- [Data to use]:
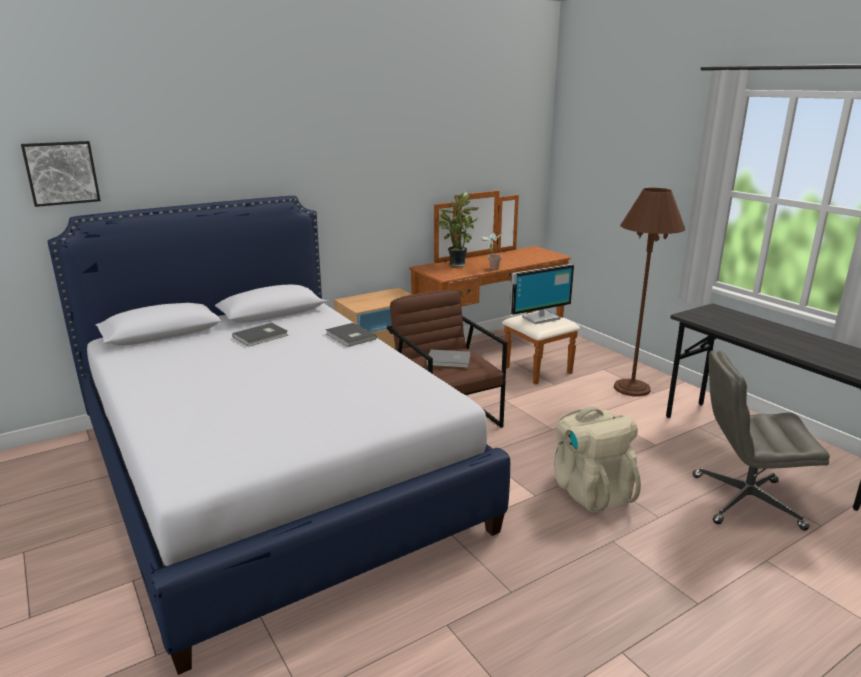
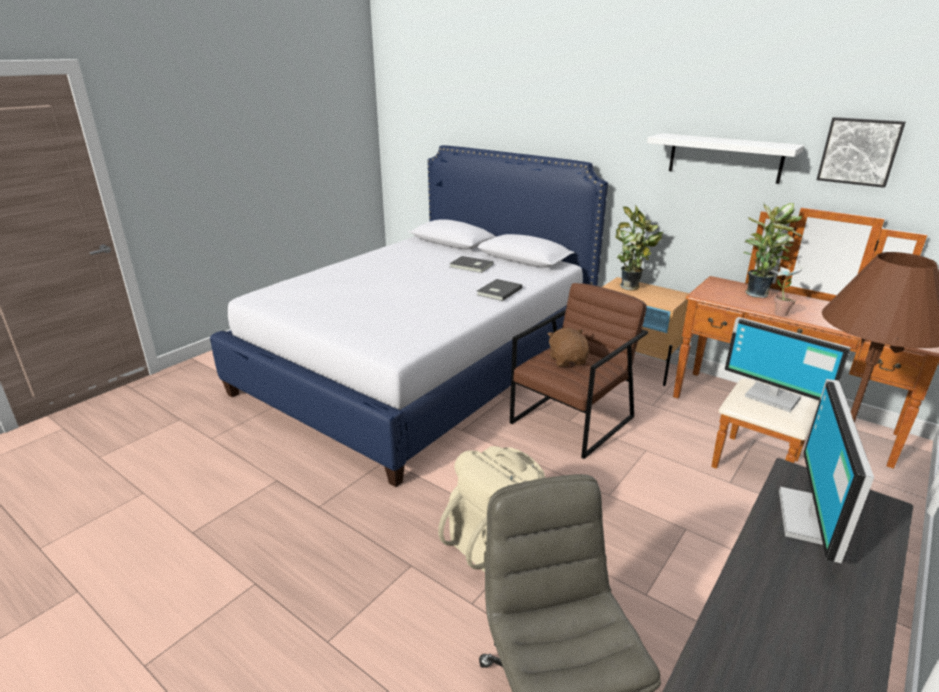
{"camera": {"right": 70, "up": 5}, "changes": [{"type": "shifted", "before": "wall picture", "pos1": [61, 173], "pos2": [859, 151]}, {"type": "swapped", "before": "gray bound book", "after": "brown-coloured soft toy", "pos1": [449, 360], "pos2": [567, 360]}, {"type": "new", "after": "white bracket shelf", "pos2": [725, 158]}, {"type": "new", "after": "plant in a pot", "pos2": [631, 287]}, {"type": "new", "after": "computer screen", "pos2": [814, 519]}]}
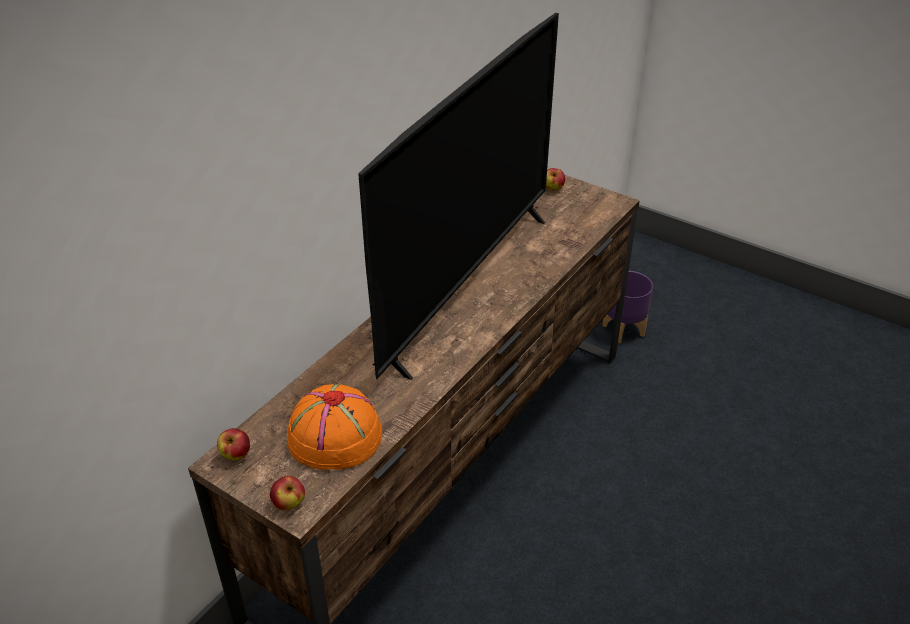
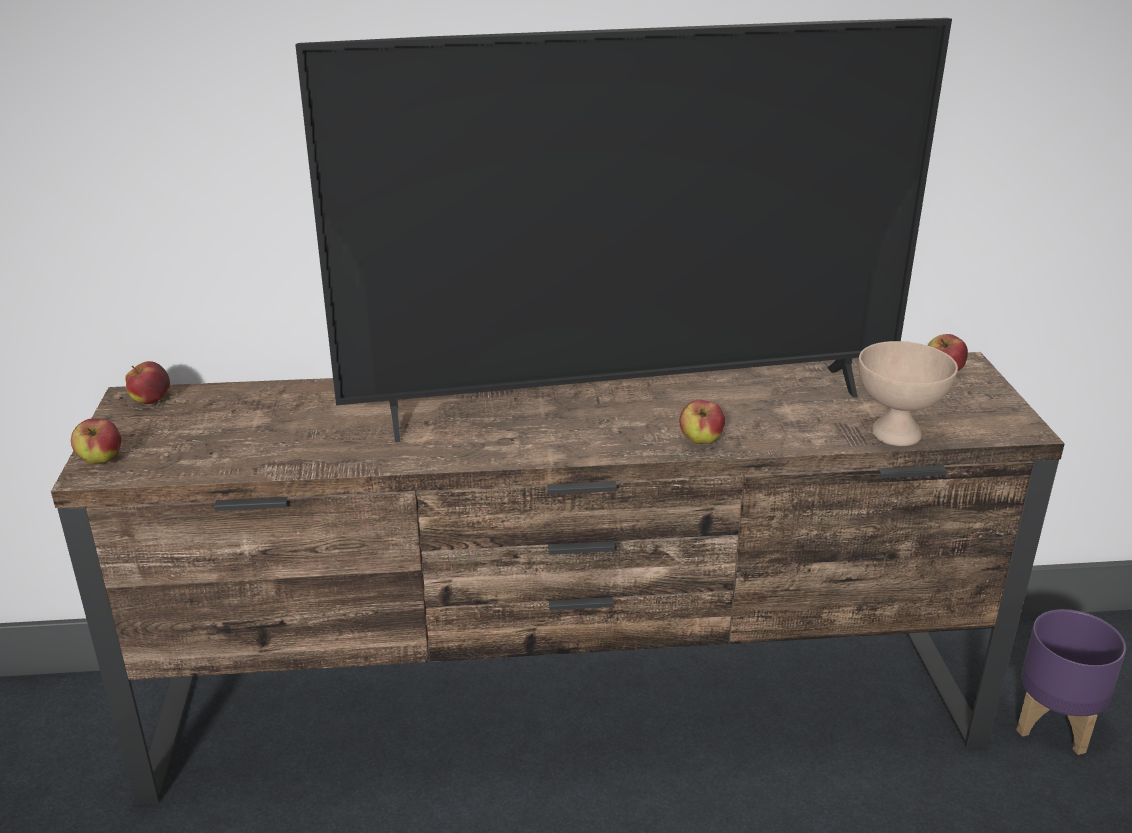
{"camera": {"right": 50, "up": -10}, "changes": [{"type": "gone", "before": "orangey wearable hat", "pos1": [334, 436]}, {"type": "new", "after": "sand-coloured bowl", "pos2": [897, 434]}, {"type": "new", "after": "apple fruit", "pos2": [700, 441]}]}
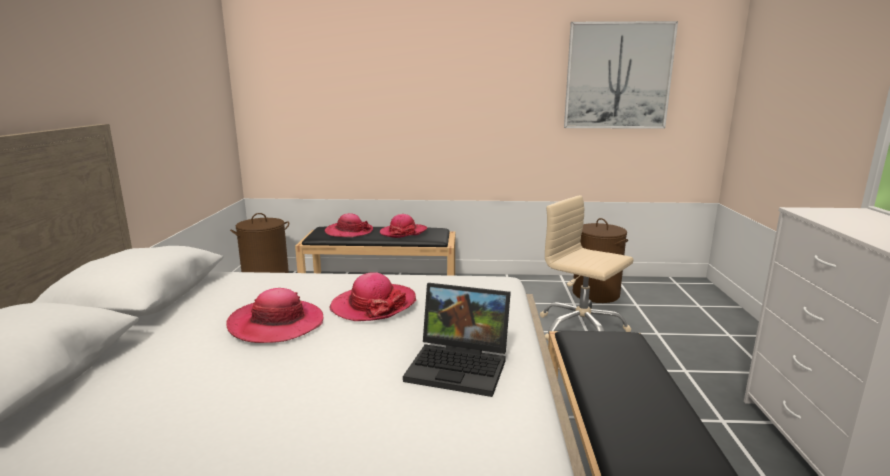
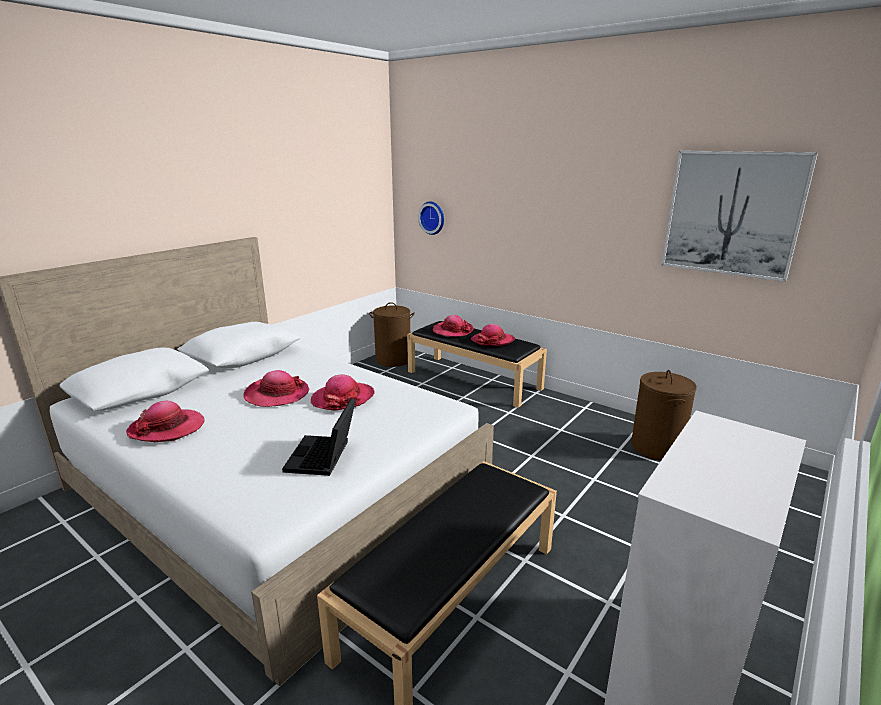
{"camera": {"right": 35, "up": 5}, "changes": [{"type": "gone", "before": "sand-coloured office chair", "pos1": [581, 329]}, {"type": "rotated", "before": "portable computer", "pos1": [461, 366], "pos2": [323, 457], "turn": 45}, {"type": "new", "after": "hanging clock", "pos2": [433, 217]}, {"type": "new", "after": "wearable hat", "pos2": [167, 428]}]}
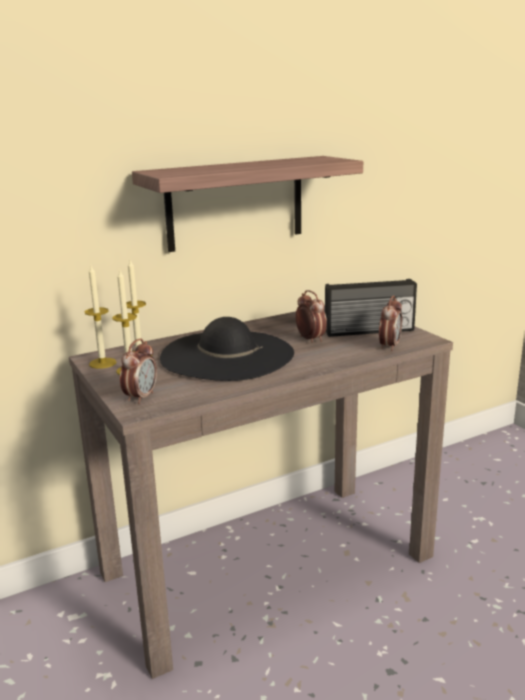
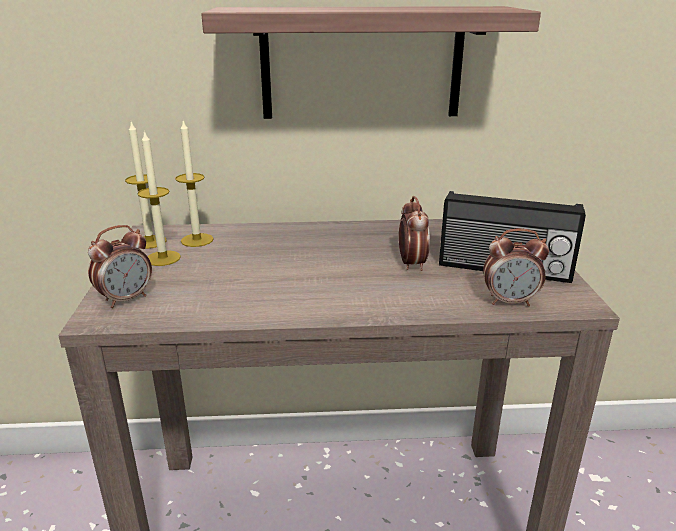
{"camera": {"right": 25, "up": 5}, "changes": [{"type": "rotated", "before": "table clock", "pos1": [389, 346], "pos2": [510, 301], "turn": 45}, {"type": "gone", "before": "blackish wearable hat", "pos1": [227, 355]}]}
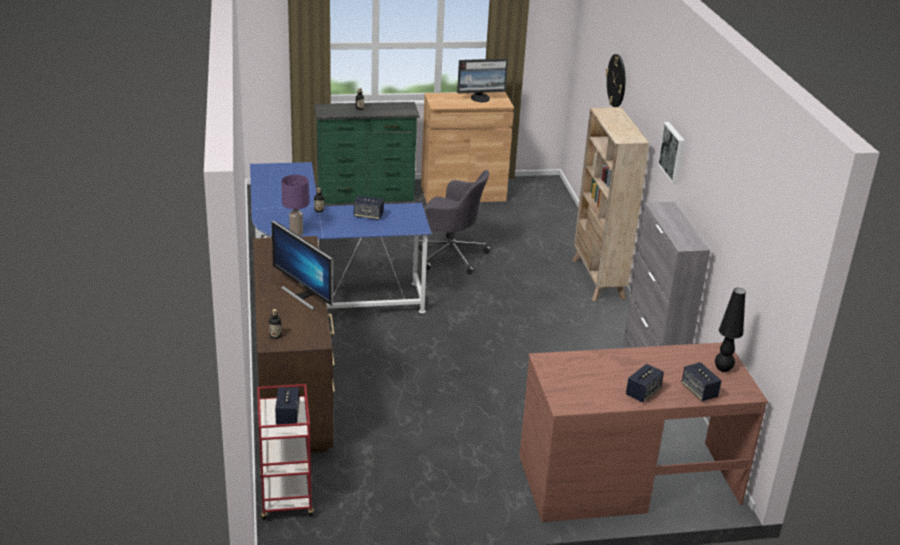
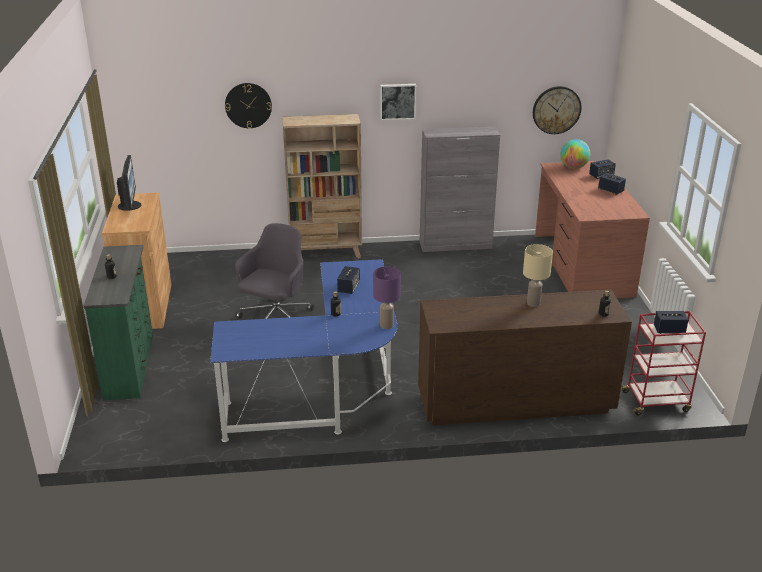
{"camera": {"right": -85, "up": 0}, "changes": [{"type": "swapped", "before": "computer screen", "after": "sand-coloured tabletop lamp", "pos1": [304, 295], "pos2": [533, 303]}, {"type": "swapped", "before": "blackish tabletop lamp", "after": "desk globe", "pos1": [723, 369], "pos2": [573, 167]}, {"type": "new", "after": "hanging clock", "pos2": [556, 110]}]}
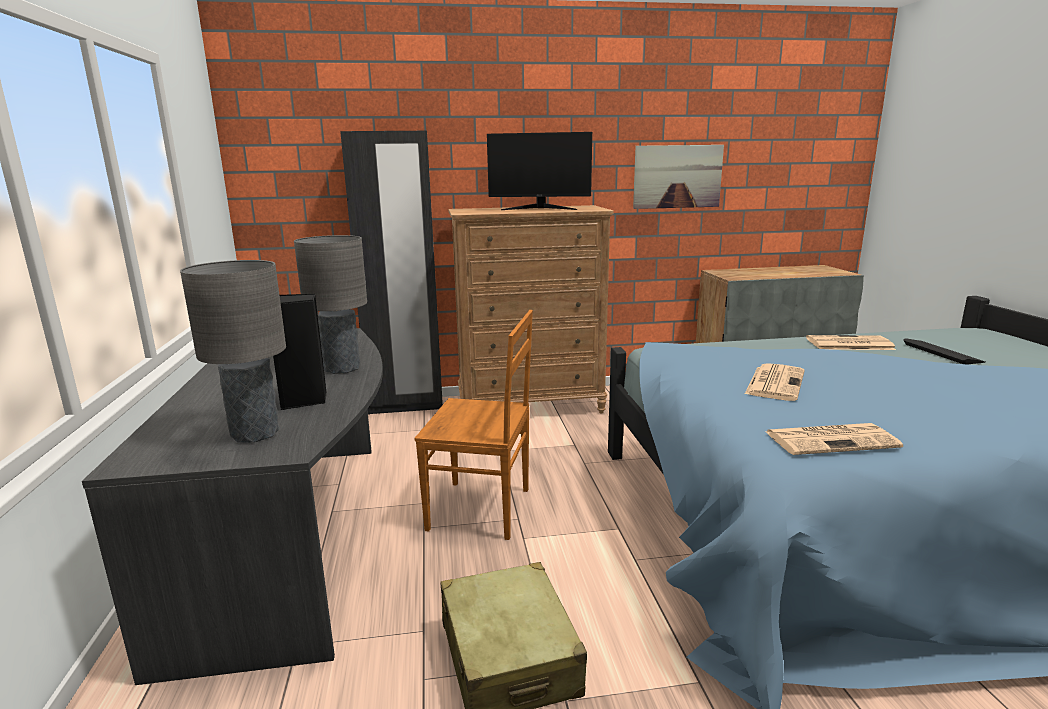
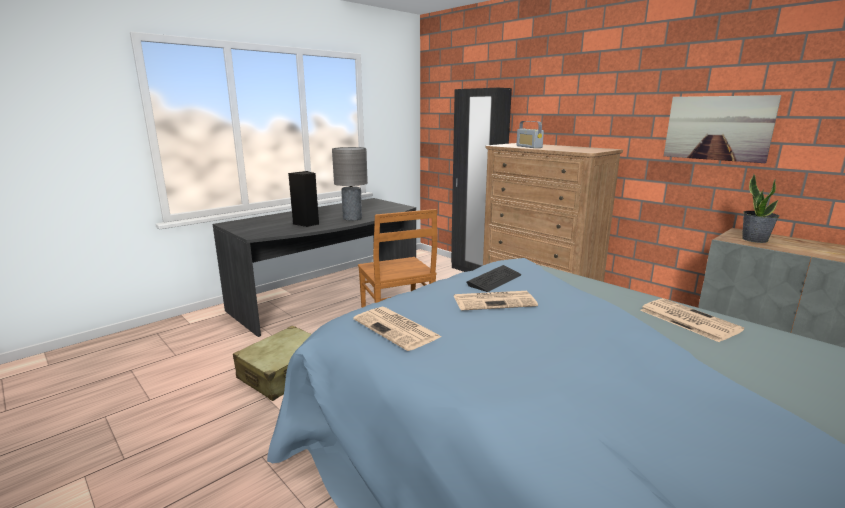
{"camera": {"right": 55, "up": 0}, "changes": [{"type": "gone", "before": "computer screen", "pos1": [540, 208]}, {"type": "gone", "before": "gray tabletop lamp", "pos1": [255, 434]}, {"type": "shifted", "before": "keyboard", "pos1": [942, 353], "pos2": [494, 280]}, {"type": "new", "after": "radio", "pos2": [529, 147]}, {"type": "new", "after": "plant in a pot", "pos2": [754, 239]}]}
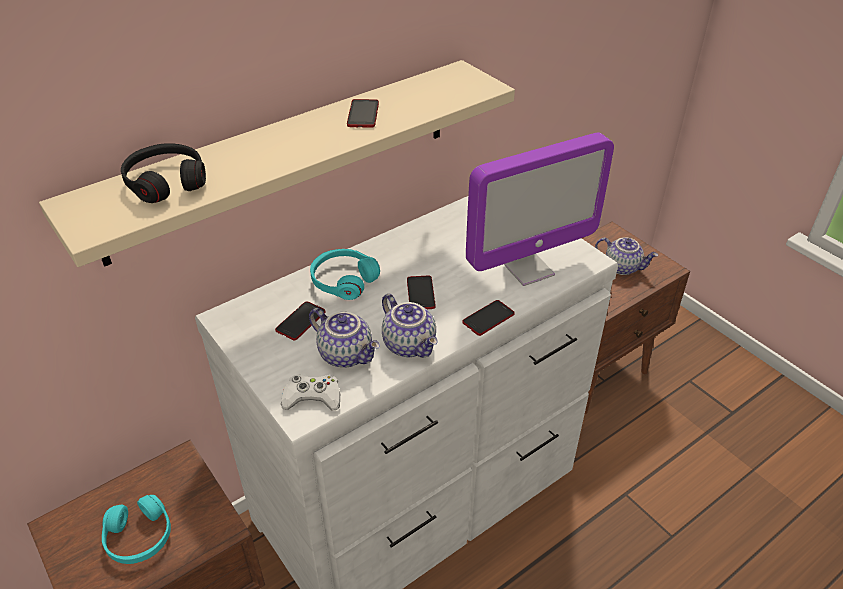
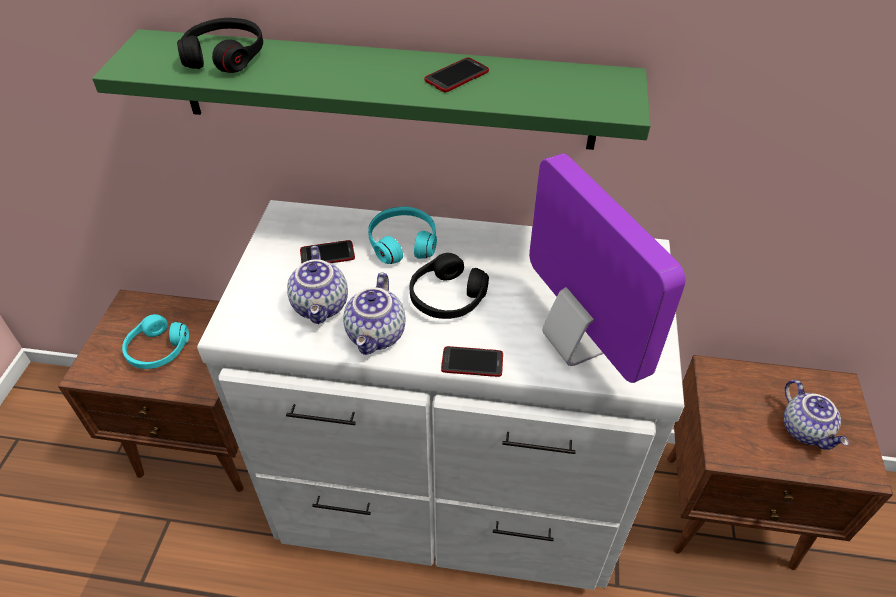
{"camera": {"right": 45, "up": 5}, "changes": [{"type": "repainted", "before": "sand-coloured bracket shelf", "after": "green-coloured bracket shelf", "pos1": [284, 158], "pos2": [385, 90]}, {"type": "rotated", "before": "computer screen", "pos1": [527, 269], "pos2": [575, 343], "turn": -135}, {"type": "swapped", "before": "phone", "after": "blackish headphones", "pos1": [420, 293], "pos2": [447, 297]}, {"type": "gone", "before": "white game controller", "pos1": [312, 397]}]}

- [Exercise objective]:
Go through the listing above and write it out again exactly, dropping the pictures.

- [Solution for this problem]:
{"camera": {"right": 70, "up": 5}, "changes": [{"type": "shifted", "before": "wall picture", "pos1": [61, 173], "pos2": [859, 151]}, {"type": "swapped", "before": "gray bound book", "after": "brown-coloured soft toy", "pos1": [449, 360], "pos2": [567, 360]}, {"type": "new", "after": "white bracket shelf", "pos2": [725, 158]}, {"type": "new", "after": "plant in a pot", "pos2": [631, 287]}, {"type": "new", "after": "computer screen", "pos2": [814, 519]}]}
{"camera": {"right": 50, "up": -10}, "changes": [{"type": "gone", "before": "orangey wearable hat", "pos1": [334, 436]}, {"type": "new", "after": "sand-coloured bowl", "pos2": [897, 434]}, {"type": "new", "after": "apple fruit", "pos2": [700, 441]}]}
{"camera": {"right": 35, "up": 5}, "changes": [{"type": "gone", "before": "sand-coloured office chair", "pos1": [581, 329]}, {"type": "rotated", "before": "portable computer", "pos1": [461, 366], "pos2": [323, 457], "turn": 45}, {"type": "new", "after": "hanging clock", "pos2": [433, 217]}, {"type": "new", "after": "wearable hat", "pos2": [167, 428]}]}
{"camera": {"right": 25, "up": 5}, "changes": [{"type": "rotated", "before": "table clock", "pos1": [389, 346], "pos2": [510, 301], "turn": 45}, {"type": "gone", "before": "blackish wearable hat", "pos1": [227, 355]}]}
{"camera": {"right": -85, "up": 0}, "changes": [{"type": "swapped", "before": "computer screen", "after": "sand-coloured tabletop lamp", "pos1": [304, 295], "pos2": [533, 303]}, {"type": "swapped", "before": "blackish tabletop lamp", "after": "desk globe", "pos1": [723, 369], "pos2": [573, 167]}, {"type": "new", "after": "hanging clock", "pos2": [556, 110]}]}
{"camera": {"right": 55, "up": 0}, "changes": [{"type": "gone", "before": "computer screen", "pos1": [540, 208]}, {"type": "gone", "before": "gray tabletop lamp", "pos1": [255, 434]}, {"type": "shifted", "before": "keyboard", "pos1": [942, 353], "pos2": [494, 280]}, {"type": "new", "after": "radio", "pos2": [529, 147]}, {"type": "new", "after": "plant in a pot", "pos2": [754, 239]}]}
{"camera": {"right": 45, "up": 5}, "changes": [{"type": "repainted", "before": "sand-coloured bracket shelf", "after": "green-coloured bracket shelf", "pos1": [284, 158], "pos2": [385, 90]}, {"type": "rotated", "before": "computer screen", "pos1": [527, 269], "pos2": [575, 343], "turn": -135}, {"type": "swapped", "before": "phone", "after": "blackish headphones", "pos1": [420, 293], "pos2": [447, 297]}, {"type": "gone", "before": "white game controller", "pos1": [312, 397]}]}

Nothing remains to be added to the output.